My maternal grandparents lived in Virginia as well, for as long as I can remember. Grandma Rachel was born in Tennessee and Grandpa Earl was born in Florida. I never met my Grandpa Earl. He was an alcoholic and died before I was born. He was an abusive man as well from stories I’ve heard. In a way, it doesn’t make me regret that I never got to meet him or have a miss for him.

Grandma Rachel remarried a nice man, my Grandpa Robbie. My sister and I didn’t get to spend as much time with them as our other grandparents, but I have memories of going to the beach…Nag’s Head and the Wright Brother’s memorials…sand crabs, seagulls, body surfing, and sand dunes. Grandma Rachel and Grandpa Robbie both loved to go scuba diving. Grandpa Robbie died in a scuba diving accident, which stories I’ve heard say was a questionable death.

I don’t remember when Grandpa Robbie died, but it must have been when we were young. I remember Grandma Rachel would come to visit us by herself in North Carolina sometimes, but we always referred to the visits as “grandma visits” and it wasn’t as a term of endearment. It stung a little, because we didn’t understand why she’d drive two and a half hours to see us for about an hour and then head back to Virginia. We always wished she’d stay longer, but we were still glad she came.

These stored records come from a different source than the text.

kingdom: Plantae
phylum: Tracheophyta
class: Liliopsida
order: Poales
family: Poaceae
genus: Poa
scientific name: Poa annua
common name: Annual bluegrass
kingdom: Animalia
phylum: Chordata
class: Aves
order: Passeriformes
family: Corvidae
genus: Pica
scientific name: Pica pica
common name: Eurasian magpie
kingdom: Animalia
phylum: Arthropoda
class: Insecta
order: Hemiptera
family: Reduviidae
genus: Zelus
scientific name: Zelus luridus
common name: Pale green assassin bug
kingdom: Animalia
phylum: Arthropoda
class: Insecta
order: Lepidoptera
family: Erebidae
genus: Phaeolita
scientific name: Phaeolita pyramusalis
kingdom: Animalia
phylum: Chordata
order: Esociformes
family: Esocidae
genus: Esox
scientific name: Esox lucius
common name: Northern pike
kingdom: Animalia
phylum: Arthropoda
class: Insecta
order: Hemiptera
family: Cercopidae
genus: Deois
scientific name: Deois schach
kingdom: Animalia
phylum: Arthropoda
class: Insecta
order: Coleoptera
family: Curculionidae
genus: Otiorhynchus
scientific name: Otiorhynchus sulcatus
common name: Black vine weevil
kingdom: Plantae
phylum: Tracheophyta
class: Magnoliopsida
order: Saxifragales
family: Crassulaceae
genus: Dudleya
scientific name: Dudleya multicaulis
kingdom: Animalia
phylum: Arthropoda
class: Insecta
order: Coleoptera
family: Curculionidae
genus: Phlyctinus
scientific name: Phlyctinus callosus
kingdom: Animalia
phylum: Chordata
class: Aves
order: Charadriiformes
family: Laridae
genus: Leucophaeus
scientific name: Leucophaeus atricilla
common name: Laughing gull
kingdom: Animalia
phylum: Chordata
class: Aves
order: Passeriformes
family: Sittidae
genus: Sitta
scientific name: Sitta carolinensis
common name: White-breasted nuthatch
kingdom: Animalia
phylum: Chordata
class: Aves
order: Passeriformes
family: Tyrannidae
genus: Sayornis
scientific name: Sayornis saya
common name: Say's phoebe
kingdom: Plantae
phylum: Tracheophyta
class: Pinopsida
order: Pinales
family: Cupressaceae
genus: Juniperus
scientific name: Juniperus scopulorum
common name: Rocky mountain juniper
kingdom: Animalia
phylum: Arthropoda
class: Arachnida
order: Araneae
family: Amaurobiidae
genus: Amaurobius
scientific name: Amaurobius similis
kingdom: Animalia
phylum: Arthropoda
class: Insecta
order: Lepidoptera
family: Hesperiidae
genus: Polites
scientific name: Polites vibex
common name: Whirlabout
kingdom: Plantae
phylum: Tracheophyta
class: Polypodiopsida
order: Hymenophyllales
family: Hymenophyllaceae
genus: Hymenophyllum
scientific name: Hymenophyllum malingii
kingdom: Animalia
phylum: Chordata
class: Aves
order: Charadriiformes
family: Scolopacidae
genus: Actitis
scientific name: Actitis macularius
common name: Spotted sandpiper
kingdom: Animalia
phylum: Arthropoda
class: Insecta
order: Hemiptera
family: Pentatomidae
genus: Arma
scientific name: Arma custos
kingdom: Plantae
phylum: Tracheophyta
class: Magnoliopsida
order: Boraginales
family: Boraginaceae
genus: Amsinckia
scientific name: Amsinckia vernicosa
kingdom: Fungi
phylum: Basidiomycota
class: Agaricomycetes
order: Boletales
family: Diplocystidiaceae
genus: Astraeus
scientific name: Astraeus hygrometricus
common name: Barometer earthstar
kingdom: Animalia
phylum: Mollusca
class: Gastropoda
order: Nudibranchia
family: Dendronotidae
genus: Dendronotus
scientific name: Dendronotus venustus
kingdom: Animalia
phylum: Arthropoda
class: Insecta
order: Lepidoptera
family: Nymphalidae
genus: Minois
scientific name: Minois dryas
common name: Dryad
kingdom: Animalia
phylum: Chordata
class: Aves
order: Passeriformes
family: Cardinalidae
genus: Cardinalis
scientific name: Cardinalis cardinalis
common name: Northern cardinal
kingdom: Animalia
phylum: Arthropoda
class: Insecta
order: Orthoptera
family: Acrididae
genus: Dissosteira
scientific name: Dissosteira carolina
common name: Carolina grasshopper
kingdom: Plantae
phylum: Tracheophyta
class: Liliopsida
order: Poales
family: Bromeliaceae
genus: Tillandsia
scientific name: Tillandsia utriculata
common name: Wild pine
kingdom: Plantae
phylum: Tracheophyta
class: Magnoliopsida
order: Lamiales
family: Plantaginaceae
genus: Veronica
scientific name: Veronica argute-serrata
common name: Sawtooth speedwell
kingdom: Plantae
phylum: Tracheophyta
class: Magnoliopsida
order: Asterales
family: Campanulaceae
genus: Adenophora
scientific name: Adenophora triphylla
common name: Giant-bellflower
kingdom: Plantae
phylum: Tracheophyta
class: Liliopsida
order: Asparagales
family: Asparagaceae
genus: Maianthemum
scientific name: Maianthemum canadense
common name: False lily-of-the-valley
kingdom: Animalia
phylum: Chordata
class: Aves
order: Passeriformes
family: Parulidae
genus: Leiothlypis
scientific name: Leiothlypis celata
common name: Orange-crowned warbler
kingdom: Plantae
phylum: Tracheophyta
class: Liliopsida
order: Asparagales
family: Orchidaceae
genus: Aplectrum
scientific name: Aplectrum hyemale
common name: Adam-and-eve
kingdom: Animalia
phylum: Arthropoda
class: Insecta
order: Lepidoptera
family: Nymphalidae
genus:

She never remarried again, but met another man. He was a great love in her life until he died from cancer. Everyone in the family considered him family and included him in holidays without hesitation. He enjoyed woodworking and made many frames for Grandma’s photographs she liked to take. They never lived together, but they spent a lot of time together. Often he would come over, Grandma would fix him lunch or sometimes they would go out to eat. His cancer came as a surprise and took him away too quickly.

I was never really close to my Grandma Rachel as a child, but as an adult, she is the Grandma I am closest to and I’ve had opportunities to get to know better. She is the only living grandparent I have left as well. I love my Grandma Rachel and am glad my daughter has had a chance to get to know her Great Grandma Rachel. She is a vibrant grandmother full of the spice of life. She loves photography, making crafts, and going places. She’s in her 80’s and keeps going. She even still cuts her grass. My mother recently visited her. It was nice when I called and found out they were both busy making beaded jewelry. I can only hope to be as active when I’m in my 80’s.